6. Kelly Todd Newton (“Newton”) testified at trial. Newton is AMT’s Chief Executive Officer. (Id. at 92:2-124:23). 7. Defendant Vaughn testified at trial.3 (Id. at 127:2-261:15). C. Vaughn’s Employment History at AMT 8. Vaughn became an employee of AMT on or about December 15, 2001. (D.I. 123 at 5, ¶ 11). 9. Vaughn was AMT’s first employee. (Id. at 5, ¶ 12). 10. During her employment with AMT, Vaughn became Senior Vice President of Post‐Acute Operations & Clinical Services in 2021. (Id. at 5, ¶ 13). 11. On June 30, 2020, Vaughn executed what the parties refer to as an “Original

Agreement” naming her as a Senior Vice President of AMT. (Id. at 6, ¶ 14). 12. On January 12, 2022, Vaughn resigned from her employment with AMT. (D.I. 123 at 6, ¶ 19). D. The Employment and Equity Agreements 13. On June 10, 2021, Vaughn executed the Employment Agreement. (Id. at 6, ¶ 15). 14. Section 9(a) of the Employment Agreement states:

3 The Court found Vaughn to be a credible witness. 9. RESTRICTIVE COVENANTS.

(a) CONFIDENTIALITY. During the course of the Executive’s employment and service with the Company, the Executive has had and will continue to have access to Confidential Information.

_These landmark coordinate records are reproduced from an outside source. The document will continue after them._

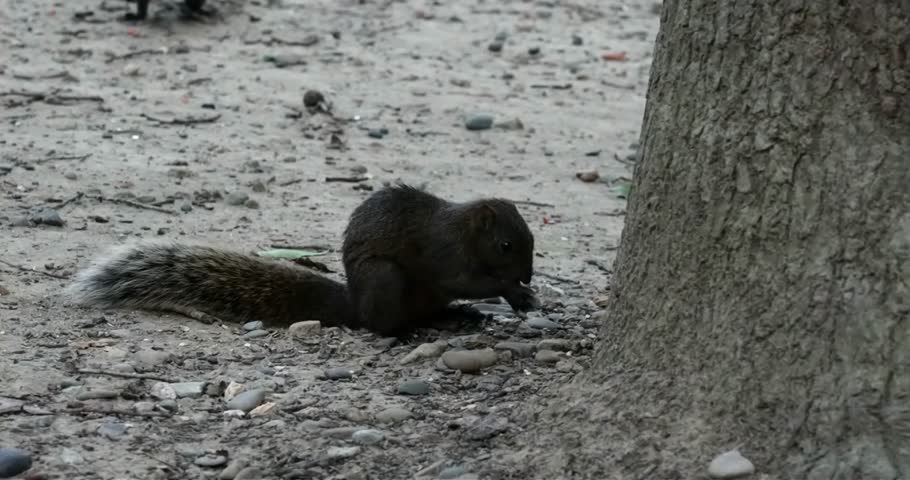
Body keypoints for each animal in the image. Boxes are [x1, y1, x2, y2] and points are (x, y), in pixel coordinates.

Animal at [64, 184, 540, 337]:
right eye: (506, 246)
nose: (528, 273)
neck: (464, 229)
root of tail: (354, 304)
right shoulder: (444, 252)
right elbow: (465, 280)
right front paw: (514, 291)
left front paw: (520, 295)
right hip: (385, 280)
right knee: (384, 324)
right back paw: (416, 329)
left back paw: (459, 317)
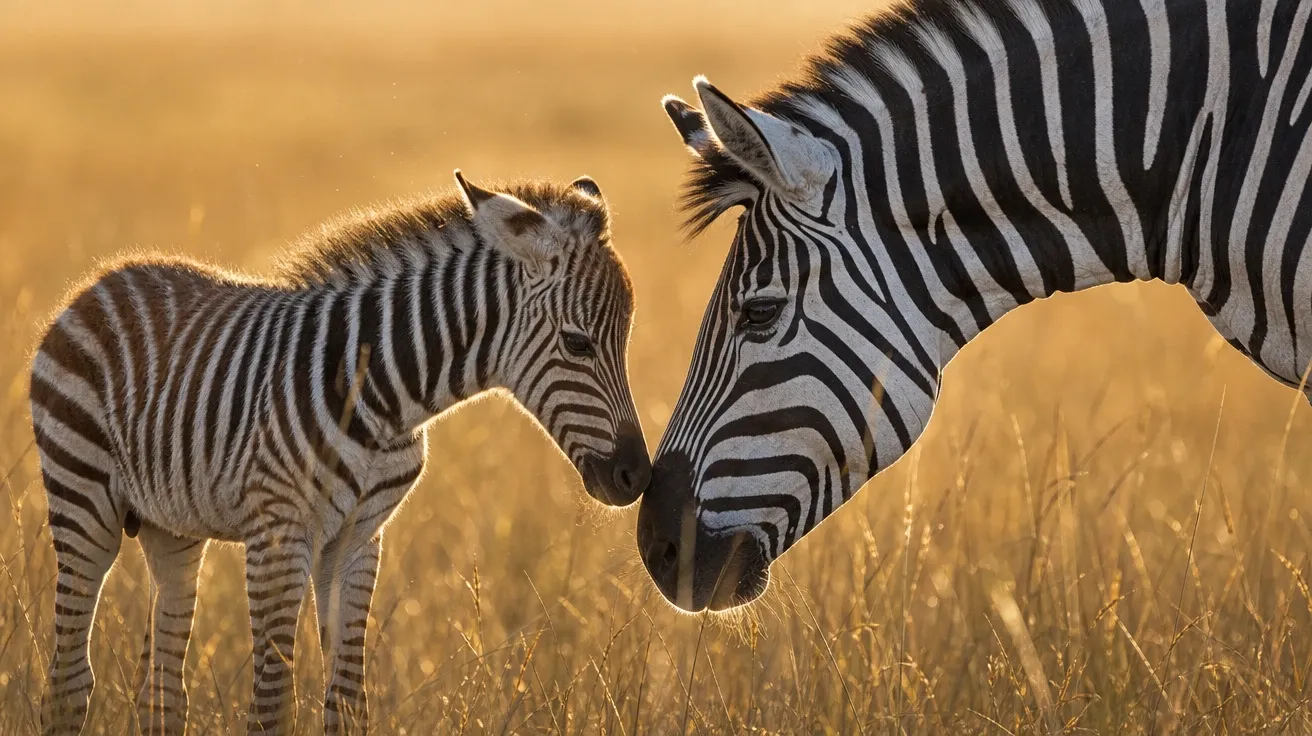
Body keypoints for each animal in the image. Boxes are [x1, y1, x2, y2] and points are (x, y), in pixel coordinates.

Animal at [30, 170, 651, 734]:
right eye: (577, 343)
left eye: (625, 341)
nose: (636, 477)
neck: (382, 398)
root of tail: (101, 280)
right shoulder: (279, 536)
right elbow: (272, 705)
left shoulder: (357, 542)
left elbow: (348, 703)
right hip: (83, 501)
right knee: (69, 681)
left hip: (172, 528)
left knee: (161, 691)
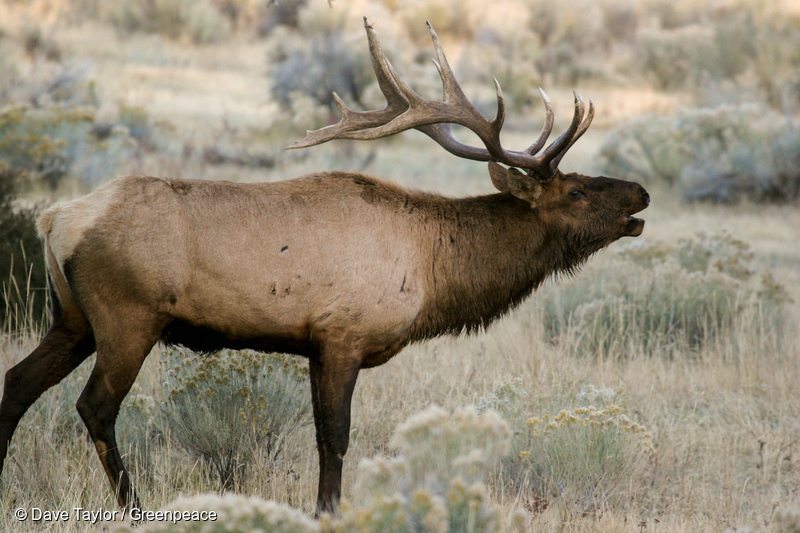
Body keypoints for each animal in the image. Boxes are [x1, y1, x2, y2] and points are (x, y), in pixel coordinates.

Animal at [0, 20, 648, 516]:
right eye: (577, 191)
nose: (640, 193)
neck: (433, 268)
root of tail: (56, 219)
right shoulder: (342, 334)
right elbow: (334, 438)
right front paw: (327, 511)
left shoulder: (314, 342)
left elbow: (321, 436)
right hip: (126, 317)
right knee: (95, 407)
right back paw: (136, 508)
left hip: (73, 319)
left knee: (17, 382)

For purposes of this Agreement, “Confidential Information” means the Company Group’s confidential and/or proprietary information and/or trade secrets that have been developed or used and/or will be developed or used during the Executive’s employment and/or service with the Company Group and that cannot be obtained readily by third parties from outside sources, including, by way of example and without limitation, all data, information, ideas, concepts, discoveries, trade secrets, inventions (whether or not patentable or reduced to practice), innovations, improvements, know-how, developments, techniques, methods, processes, treatments, drawings, sketches, specifications, designs, patterns, models, plans and strategies, and all other confidential or proprietary information or trade secrets in any form or medium (whether merely remembered or embodied in a tangible or intangible form or medium) whether now or hereafter existing, relating to or arising from the past, current or potential business, activities and/ or operations of the Company Group, including, without limitation, any such information relating to or concerning finances, sales, marketing, advertising, transition, promotions, pricing, personnel, customers, suppliers, vendors, raw partners and/or competitors.